Excerpts from a dataset

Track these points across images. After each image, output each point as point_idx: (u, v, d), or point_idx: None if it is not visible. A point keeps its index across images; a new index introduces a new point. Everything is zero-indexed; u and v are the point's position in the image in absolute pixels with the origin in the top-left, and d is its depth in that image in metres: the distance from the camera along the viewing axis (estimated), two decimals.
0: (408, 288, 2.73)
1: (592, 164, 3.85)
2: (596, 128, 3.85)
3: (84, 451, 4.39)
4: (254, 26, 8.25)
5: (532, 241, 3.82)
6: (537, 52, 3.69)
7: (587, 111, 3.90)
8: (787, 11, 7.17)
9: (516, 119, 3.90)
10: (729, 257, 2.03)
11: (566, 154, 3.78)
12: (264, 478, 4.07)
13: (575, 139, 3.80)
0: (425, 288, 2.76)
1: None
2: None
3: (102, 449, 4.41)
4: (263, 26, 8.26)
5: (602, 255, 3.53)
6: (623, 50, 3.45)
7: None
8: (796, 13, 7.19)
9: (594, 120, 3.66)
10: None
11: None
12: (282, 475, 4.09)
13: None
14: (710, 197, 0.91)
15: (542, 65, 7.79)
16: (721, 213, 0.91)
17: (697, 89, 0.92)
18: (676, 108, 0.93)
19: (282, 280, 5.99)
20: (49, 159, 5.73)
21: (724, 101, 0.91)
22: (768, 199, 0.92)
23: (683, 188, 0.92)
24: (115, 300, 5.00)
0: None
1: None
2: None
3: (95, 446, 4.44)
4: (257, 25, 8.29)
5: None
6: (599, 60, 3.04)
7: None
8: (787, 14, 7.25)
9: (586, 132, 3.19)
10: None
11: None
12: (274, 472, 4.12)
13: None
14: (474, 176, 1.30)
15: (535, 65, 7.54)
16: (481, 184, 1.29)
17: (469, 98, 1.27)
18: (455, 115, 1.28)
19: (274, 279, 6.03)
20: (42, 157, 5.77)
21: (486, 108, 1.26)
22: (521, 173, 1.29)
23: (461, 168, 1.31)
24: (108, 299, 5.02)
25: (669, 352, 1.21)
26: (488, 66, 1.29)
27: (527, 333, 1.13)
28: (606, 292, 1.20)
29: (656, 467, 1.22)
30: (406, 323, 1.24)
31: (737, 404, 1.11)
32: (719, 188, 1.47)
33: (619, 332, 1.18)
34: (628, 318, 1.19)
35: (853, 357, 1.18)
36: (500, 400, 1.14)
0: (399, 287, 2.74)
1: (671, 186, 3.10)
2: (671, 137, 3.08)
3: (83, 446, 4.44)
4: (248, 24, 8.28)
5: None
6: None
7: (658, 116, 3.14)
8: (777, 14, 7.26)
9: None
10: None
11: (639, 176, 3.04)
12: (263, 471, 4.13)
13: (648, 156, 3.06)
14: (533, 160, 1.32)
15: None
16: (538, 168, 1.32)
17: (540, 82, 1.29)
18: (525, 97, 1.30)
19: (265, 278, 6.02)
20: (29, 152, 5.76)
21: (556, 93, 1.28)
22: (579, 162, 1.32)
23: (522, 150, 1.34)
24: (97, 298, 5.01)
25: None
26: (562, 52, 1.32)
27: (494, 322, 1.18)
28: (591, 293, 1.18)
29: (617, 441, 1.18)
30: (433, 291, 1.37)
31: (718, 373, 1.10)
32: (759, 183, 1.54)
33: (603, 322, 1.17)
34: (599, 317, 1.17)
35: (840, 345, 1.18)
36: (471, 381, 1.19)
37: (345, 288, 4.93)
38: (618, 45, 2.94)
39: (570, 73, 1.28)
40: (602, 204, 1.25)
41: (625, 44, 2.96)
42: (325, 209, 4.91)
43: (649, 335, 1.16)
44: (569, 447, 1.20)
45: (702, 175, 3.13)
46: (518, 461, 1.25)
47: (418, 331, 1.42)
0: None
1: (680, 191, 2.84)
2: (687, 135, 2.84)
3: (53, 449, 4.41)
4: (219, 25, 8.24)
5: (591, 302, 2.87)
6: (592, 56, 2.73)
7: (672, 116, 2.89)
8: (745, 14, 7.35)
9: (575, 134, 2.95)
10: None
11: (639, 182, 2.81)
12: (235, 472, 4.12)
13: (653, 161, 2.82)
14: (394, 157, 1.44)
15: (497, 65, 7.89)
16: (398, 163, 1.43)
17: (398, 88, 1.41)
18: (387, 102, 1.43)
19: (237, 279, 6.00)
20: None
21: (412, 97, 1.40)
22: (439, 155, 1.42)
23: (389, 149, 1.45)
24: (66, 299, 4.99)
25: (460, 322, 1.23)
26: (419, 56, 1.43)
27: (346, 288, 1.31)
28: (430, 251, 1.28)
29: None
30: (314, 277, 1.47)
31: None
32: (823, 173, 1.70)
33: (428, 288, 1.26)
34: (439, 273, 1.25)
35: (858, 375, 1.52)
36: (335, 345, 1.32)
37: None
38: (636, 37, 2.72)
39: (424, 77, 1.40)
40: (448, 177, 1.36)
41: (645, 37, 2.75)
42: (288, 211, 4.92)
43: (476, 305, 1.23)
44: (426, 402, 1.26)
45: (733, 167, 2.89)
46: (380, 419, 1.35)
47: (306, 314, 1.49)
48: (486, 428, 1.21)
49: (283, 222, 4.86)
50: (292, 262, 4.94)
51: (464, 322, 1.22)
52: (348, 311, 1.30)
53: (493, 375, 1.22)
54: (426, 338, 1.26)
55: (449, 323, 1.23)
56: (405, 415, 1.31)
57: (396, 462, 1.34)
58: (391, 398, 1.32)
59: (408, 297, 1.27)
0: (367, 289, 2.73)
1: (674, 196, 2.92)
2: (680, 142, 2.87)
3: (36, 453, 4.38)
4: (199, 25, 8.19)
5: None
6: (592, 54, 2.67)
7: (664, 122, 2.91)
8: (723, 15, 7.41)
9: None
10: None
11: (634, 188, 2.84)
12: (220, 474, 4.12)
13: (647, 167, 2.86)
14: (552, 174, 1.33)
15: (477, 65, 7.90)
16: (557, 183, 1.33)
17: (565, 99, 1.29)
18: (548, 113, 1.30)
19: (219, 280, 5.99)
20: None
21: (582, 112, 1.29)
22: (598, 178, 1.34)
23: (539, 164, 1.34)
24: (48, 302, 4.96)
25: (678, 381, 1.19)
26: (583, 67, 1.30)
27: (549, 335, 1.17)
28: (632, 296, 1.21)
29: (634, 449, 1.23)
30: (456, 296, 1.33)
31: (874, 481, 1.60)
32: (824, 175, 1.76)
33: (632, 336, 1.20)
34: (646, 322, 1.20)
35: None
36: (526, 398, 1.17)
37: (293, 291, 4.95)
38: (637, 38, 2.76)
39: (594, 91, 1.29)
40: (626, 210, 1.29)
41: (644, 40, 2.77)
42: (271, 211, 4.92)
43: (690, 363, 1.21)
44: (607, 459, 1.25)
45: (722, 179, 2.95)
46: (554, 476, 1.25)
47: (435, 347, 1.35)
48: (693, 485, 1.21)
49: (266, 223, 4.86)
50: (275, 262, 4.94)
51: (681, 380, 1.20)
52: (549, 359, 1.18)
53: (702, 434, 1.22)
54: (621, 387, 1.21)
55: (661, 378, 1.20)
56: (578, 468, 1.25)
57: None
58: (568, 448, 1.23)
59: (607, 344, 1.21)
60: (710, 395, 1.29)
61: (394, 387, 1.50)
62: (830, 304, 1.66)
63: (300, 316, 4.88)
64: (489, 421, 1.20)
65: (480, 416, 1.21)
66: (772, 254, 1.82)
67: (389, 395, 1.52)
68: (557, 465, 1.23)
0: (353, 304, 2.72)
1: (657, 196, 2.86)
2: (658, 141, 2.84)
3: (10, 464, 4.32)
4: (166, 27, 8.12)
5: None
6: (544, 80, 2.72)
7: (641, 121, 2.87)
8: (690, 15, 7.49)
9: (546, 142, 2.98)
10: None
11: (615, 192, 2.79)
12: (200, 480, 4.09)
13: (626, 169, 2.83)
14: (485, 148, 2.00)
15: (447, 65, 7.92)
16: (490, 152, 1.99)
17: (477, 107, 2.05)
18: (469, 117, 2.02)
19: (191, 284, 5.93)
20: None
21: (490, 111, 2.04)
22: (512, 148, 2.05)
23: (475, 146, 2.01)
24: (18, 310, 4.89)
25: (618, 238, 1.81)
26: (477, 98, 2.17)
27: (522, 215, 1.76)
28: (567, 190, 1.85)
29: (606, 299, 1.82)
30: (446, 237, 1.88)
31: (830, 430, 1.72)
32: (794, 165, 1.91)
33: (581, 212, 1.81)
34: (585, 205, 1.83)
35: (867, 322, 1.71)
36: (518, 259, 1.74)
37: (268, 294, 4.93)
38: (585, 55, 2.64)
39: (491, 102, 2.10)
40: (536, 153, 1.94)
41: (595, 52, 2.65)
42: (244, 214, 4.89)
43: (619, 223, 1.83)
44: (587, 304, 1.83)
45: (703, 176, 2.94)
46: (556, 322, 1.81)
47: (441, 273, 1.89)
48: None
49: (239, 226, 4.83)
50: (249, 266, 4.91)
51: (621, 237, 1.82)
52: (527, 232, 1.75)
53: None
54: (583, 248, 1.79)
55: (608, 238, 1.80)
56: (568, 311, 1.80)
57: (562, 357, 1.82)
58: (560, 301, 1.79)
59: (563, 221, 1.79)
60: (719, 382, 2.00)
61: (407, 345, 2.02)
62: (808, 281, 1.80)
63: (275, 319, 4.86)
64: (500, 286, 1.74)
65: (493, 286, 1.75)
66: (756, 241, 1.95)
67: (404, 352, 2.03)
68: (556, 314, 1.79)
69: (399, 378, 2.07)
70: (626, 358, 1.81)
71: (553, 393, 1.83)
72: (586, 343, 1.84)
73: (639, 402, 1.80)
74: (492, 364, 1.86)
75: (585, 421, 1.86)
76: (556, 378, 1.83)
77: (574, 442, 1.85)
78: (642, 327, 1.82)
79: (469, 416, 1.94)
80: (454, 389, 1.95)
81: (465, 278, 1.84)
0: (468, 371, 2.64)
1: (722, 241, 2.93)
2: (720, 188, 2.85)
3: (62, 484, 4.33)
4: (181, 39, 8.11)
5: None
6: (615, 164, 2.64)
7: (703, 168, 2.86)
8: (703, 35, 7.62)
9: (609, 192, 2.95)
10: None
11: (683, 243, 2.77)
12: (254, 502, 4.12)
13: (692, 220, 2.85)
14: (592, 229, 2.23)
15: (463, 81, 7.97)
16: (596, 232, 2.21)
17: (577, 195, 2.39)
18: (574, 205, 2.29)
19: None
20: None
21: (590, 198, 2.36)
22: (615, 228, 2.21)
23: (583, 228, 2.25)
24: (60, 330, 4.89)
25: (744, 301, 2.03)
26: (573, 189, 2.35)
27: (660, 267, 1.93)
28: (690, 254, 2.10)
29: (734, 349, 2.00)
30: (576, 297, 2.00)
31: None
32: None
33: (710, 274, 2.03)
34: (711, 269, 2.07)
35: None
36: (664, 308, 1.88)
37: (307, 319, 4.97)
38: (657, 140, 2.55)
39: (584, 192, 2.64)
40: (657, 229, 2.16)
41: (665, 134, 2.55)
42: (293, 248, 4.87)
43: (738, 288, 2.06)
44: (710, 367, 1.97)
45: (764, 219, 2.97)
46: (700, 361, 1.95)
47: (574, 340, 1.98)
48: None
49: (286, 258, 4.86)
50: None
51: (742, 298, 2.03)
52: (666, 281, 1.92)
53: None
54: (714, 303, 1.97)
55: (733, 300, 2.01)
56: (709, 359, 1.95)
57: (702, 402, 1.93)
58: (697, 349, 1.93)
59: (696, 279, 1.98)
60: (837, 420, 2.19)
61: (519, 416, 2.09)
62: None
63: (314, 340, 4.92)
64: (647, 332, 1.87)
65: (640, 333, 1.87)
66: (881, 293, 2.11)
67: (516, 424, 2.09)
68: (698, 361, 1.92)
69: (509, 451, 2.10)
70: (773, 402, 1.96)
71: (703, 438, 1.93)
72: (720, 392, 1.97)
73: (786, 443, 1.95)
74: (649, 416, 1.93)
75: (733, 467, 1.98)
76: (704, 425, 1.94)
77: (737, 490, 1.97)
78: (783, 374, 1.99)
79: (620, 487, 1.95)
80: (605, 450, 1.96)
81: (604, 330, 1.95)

What you are asked to do >> Your task for the entries above: copy exactly the span starting with the line with "49: (283, 222, 4.86)" and going on through the line with "58: (391, 398, 1.32)", both lines included, and nothing else.

Exercise solution >>
49: (283, 222, 4.86)
50: (292, 262, 4.94)
51: (464, 322, 1.22)
52: (348, 311, 1.30)
53: (493, 375, 1.22)
54: (426, 338, 1.26)
55: (449, 323, 1.23)
56: (405, 415, 1.31)
57: (396, 462, 1.34)
58: (391, 398, 1.32)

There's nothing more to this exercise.